Дада замолкает. Глядит на часы. Чуть-чуть опускает стекло, и резкий ветер врывается в кабину.

– Чему нас только тогда не учили… И Дом пионеров был, и кружки разные. И хор, и музыка. Но, как видишь, всё насмарку пошло, всё мимо… – Кривит рот. – Зато я здесь расцвела. – Невесело улыбается. – Кто бы подумать мог? Значит, судьба такая. Такое призвание. Но, слава Богу, мама об этом не знает. Порой денежки ей посылаю. Хотя в общем-то ей там хватает. И соцработники есть, накормят. – Она опять вздыхает. – А вот что я буду в старости делать – не знаю. Не знаю…

Впереди по автобану замаячила арка. Указатель съездов с главной дороги на Мюнхен. Тормозя, приближаемся к терминалу. У Дады на поясе сумка, достаёт документы и деньги. Надо расплачиваться за дальнейшие километры до дома. Опустив стекло, из руки в руку передаёт плату оператору в кабинку. И полосатый шлагбаум послушно поднимается перед нами.

Правда, ехать в центр Мюнхена нам было не надо, не по пути. Стали объезжать город по окружной. Ехали к Даде на задворки, в мюнхенские «Черёмушки».
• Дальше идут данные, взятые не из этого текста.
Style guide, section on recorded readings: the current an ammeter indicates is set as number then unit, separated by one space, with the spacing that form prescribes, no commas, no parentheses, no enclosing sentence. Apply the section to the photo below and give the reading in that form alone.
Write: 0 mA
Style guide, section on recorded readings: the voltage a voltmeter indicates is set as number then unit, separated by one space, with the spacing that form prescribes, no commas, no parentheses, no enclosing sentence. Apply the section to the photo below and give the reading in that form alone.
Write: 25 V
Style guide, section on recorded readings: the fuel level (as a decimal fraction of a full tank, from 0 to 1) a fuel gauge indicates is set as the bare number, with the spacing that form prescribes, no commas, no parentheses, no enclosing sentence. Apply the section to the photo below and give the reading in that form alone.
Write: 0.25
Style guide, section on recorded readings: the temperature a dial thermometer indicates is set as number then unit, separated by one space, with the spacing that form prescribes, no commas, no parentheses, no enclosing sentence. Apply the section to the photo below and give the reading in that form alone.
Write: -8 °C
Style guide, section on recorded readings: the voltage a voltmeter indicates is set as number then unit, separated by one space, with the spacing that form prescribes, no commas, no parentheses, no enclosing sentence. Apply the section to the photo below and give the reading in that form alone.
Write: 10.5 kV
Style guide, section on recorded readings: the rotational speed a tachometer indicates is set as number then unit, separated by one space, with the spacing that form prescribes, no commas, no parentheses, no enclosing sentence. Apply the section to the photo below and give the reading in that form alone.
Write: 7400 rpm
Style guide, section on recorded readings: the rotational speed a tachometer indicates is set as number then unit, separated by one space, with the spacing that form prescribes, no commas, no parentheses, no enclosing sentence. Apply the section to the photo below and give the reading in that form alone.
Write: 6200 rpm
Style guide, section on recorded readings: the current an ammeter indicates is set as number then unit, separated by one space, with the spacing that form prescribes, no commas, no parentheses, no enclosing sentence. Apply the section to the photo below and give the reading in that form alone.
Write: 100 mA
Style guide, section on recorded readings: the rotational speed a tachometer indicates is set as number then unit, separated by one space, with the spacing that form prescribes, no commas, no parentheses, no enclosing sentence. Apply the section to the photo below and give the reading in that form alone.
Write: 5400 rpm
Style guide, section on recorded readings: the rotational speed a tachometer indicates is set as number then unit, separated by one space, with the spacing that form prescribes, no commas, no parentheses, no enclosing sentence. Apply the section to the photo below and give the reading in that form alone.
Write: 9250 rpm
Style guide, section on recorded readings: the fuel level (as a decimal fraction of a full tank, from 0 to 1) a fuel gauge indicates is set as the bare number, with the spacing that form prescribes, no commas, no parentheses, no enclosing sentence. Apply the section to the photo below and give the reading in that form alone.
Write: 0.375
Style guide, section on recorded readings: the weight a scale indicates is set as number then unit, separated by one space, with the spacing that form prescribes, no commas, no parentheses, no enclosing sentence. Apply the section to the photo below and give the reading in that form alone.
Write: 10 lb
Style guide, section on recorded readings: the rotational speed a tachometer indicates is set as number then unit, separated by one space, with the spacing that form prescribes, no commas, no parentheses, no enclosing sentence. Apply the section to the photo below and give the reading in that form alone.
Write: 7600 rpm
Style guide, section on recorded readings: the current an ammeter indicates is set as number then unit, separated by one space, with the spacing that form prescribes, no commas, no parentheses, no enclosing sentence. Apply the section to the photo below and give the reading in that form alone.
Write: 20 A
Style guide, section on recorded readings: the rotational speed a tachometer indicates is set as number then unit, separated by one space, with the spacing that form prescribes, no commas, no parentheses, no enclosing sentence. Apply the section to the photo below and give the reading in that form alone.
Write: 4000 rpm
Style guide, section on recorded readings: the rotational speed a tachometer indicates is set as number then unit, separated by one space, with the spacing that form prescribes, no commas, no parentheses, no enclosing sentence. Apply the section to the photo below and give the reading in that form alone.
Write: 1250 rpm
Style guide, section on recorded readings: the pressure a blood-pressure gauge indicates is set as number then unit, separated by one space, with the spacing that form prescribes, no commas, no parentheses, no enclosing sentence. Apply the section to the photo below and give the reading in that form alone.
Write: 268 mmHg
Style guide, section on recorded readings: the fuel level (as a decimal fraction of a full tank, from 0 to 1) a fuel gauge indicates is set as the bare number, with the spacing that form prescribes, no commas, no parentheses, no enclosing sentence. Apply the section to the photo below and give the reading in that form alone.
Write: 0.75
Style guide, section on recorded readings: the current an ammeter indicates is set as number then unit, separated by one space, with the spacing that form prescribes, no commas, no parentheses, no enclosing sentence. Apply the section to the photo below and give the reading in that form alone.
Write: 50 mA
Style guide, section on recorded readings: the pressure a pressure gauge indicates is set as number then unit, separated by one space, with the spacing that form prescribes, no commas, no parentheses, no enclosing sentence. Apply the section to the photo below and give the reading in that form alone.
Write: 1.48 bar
– Ко мне на рынок вечно русские эмигранты приходят, как на летучку. И плевать, как нас называют, «беженцы» мы или «невозвращенцы». Только я не всех привечаю. Это тебе повезло. Я ведь любого с первого взгляда вижу. Насквозь. И торговцы бывают, а порой очень приличные люди. Я ведь мелочовкой не занимаюсь. Развалами круглыми, прилавками разными. За штуку – от марки до трёх. Это всё в прошлом. Там и правда и из больниц сдают, и с трупов снимают. А я себя не на помойке нашла. Мой товар чистый. Стираный-глаженый. Всё на плечиках. Прямо хоть в театр. У меня же палатка. Дверь, окно. И аренда за землю вперёд уплачена. Я порядок немецкий чту, уважаю.

Спрашиваю:

– И что? У тебя ничего никогда не крали? Не обманывали?

Дада смеётся (зубы белые-белые, как новенькие. Дантист у неё – чудо. Наверное, дорогой):

– Пока нет. Я и сама хоть кого обману. Хотя нет, вру. Помню, в прошлом году одна «наша» зашла… наглая такая брюнетка. Говорит, из Урюпинска. Уж она копалась, копалась. Всё капризничала, всё перемерила, перевернула до дна. Чувствую, тут что-то не так. И правда. Она юбку решила украсть. И, дура, в ней и сбежала, прямо в свою ночлежку. Ну, я полицию вызвала. Допрос, протокол, штраф. А у ней, оказывается, ни гроша в кармане. Ну ни марочки. К тому же голодная. Ну, простила её, конечно. А юбку ту ей потом подарила… Девка эта долго потом паслась у нас в Мюнхене. Пропала куда-то…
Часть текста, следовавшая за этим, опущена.